Objective A |
Please rewrite the part of the records that opens with the line containing "common name: Woodland skipper" and closes with the line containing "common name: Parent bug", replacing "scientific name" with "binomial" and keeping everything else the same.

Selected passage |
####################

• by Christie L. Goodman, APR • IDRA Newsletter • April 1998 • Christie Goodman, APR

A lot of children cry on their first day of school. “Lynn” was one of them. But instead of sobbing that morning as she watched her mother leave, she cried that night at home.

When the day began, she hiked up the school stairs and through the tall doorways brimming with confidence and expectation. She was armed with the brand new pencils, sweet-smelling crayons and her own Big Chief tablet that had all been carefully laid out the night before. Waving to her mother outside, she disappeared into the hallway. Her father was a high school teacher, so she was familiar with the echoes of long school corridors. And she had perused the books her mother brought home. She could not wait to read the big words that described the pictures. Her parents had promised that she would learn to read in the first grade.

She found her classroom and peeped inside. There was Ms. Bray – it was her first day too. She smiled as she comforted other children. Lynn found an empty chair and climbed onto it.

The bell rang. This is it, Lynn said to herself. She was finally grown up and in school like the older kids. She was Charlie entering Willy Wonka’s chocolate factory.

By the time the last bell rang, Lynn realized something was terribly wrong. Maybe Ms. Bray forgot. But the whole day had gone by and the class had not learned to read yet.

####################

Information given |
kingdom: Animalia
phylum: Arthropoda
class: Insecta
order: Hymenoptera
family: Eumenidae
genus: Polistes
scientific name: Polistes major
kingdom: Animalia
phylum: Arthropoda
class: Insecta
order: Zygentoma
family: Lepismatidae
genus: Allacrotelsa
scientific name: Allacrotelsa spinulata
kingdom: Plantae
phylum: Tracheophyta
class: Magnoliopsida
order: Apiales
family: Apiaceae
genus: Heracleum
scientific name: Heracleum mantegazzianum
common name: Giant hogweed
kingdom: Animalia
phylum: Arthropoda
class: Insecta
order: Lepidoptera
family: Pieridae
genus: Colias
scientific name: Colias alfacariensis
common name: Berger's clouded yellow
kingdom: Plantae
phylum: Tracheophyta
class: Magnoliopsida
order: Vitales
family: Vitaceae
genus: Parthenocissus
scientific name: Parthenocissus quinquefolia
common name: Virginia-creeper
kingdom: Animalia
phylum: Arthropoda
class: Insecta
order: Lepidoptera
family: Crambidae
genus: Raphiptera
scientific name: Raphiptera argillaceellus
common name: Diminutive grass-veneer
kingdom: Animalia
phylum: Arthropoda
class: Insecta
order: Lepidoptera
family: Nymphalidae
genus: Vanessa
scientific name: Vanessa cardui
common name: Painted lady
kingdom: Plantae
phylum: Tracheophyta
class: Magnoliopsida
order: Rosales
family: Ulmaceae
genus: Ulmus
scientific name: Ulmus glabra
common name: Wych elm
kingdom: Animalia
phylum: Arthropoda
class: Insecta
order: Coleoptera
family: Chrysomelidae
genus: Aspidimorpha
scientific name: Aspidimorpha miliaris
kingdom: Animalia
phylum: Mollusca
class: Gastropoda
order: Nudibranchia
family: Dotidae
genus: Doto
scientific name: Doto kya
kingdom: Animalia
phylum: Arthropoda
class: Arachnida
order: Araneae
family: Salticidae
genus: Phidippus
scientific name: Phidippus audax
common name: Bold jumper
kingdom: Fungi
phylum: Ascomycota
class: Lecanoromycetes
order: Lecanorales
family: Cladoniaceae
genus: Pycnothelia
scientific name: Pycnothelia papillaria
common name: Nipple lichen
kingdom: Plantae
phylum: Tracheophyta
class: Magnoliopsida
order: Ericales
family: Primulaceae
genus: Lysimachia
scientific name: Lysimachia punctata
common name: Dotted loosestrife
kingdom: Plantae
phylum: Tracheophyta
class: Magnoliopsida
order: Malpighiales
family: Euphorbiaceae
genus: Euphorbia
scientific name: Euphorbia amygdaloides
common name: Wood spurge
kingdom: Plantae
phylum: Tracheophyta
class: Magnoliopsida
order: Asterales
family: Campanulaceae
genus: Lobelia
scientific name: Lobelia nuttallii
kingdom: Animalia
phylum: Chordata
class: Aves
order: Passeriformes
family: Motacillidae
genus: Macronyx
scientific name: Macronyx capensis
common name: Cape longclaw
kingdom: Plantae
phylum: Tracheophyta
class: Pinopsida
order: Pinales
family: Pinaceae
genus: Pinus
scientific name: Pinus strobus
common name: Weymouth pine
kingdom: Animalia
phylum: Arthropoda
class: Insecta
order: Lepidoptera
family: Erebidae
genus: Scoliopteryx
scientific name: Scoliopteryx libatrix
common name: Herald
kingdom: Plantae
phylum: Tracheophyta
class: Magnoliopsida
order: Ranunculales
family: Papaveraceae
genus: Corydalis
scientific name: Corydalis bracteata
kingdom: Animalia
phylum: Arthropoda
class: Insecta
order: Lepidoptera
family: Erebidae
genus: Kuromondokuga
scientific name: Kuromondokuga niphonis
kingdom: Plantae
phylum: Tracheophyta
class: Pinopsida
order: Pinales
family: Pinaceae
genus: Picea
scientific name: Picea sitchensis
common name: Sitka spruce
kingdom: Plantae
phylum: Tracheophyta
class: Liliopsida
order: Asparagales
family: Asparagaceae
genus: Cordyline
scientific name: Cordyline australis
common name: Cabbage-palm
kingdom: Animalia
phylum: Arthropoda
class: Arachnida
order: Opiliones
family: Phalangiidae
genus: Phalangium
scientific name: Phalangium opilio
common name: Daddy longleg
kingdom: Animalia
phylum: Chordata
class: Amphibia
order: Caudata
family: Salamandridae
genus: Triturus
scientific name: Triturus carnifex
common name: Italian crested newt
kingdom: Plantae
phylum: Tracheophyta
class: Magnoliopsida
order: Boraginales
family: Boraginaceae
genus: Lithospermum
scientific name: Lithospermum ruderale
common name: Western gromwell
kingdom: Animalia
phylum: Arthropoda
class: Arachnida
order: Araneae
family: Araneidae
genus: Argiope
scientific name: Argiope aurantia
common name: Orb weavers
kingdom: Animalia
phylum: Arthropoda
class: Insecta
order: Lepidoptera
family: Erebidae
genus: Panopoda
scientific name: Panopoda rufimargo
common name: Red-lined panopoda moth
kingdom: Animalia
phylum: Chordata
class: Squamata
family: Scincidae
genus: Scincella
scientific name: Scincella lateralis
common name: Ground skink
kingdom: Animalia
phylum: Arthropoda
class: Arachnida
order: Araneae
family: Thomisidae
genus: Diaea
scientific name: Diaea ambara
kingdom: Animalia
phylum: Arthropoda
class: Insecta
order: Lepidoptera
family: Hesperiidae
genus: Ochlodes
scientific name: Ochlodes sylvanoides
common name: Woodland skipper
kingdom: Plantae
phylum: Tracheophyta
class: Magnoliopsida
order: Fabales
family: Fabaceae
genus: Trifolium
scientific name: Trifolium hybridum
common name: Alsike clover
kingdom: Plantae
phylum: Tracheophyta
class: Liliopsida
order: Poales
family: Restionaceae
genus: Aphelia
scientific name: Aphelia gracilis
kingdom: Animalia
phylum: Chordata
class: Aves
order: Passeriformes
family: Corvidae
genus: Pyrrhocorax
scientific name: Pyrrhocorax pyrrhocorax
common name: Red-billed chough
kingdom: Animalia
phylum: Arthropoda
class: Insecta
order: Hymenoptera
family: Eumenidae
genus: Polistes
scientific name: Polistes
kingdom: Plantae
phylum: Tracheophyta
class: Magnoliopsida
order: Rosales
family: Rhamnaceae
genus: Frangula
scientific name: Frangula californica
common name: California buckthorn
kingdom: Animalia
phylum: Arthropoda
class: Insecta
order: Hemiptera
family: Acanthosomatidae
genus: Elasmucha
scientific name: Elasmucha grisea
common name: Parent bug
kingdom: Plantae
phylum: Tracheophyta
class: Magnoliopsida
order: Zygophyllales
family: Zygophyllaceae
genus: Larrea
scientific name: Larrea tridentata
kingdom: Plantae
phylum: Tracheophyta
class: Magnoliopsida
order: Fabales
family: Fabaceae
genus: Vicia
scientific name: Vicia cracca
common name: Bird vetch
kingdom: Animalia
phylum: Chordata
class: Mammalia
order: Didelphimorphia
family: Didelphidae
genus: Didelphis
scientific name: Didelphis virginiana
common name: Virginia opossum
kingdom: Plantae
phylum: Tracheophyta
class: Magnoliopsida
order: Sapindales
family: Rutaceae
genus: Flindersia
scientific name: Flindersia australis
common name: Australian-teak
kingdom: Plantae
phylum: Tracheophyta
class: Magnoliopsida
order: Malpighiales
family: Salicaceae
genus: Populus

####################

Objective B |
Quote the part of the first-day-of-school story that opens with the words containing "She found her" and closes with "Wonka’s chocolate factory.".

Exercise output A |
common name: Woodland skipper
kingdom: Plantae
phylum: Tracheophyta
class: Magnoliopsida
order: Fabales
family: Fabaceae
genus: Trifolium
binomial: Trifolium hybridum
common name: Alsike clover
kingdom: Plantae
phylum: Tracheophyta
class: Liliopsida
order: Poales
family: Restionaceae
genus: Aphelia
binomial: Aphelia gracilis
kingdom: Animalia
phylum: Chordata
class: Aves
order: Passeriformes
family: Corvidae
genus: Pyrrhocorax
binomial: Pyrrhocorax pyrrhocorax
common name: Red-billed chough
kingdom: Animalia
phylum: Arthropoda
class: Insecta
order: Hymenoptera
family: Eumenidae
genus: Polistes
binomial: Polistes
kingdom: Plantae
phylum: Tracheophyta
class: Magnoliopsida
order: Rosales
family: Rhamnaceae
genus: Frangula
binomial: Frangula californica
common name: California buckthorn
kingdom: Animalia
phylum: Arthropoda
class: Insecta
order: Hemiptera
family: Acanthosomatidae
genus: Elasmucha
binomial: Elasmucha grisea
common name: Parent bug

Exercise output B |
She found her classroom and peeped inside. There was Ms. Bray – it was her first day too. She smiled as she comforted other children. Lynn found an empty chair and climbed onto it.

The bell rang. This is it, Lynn said to herself. She was finally grown up and in school like the older kids. She was Charlie entering Willy Wonka’s chocolate factory.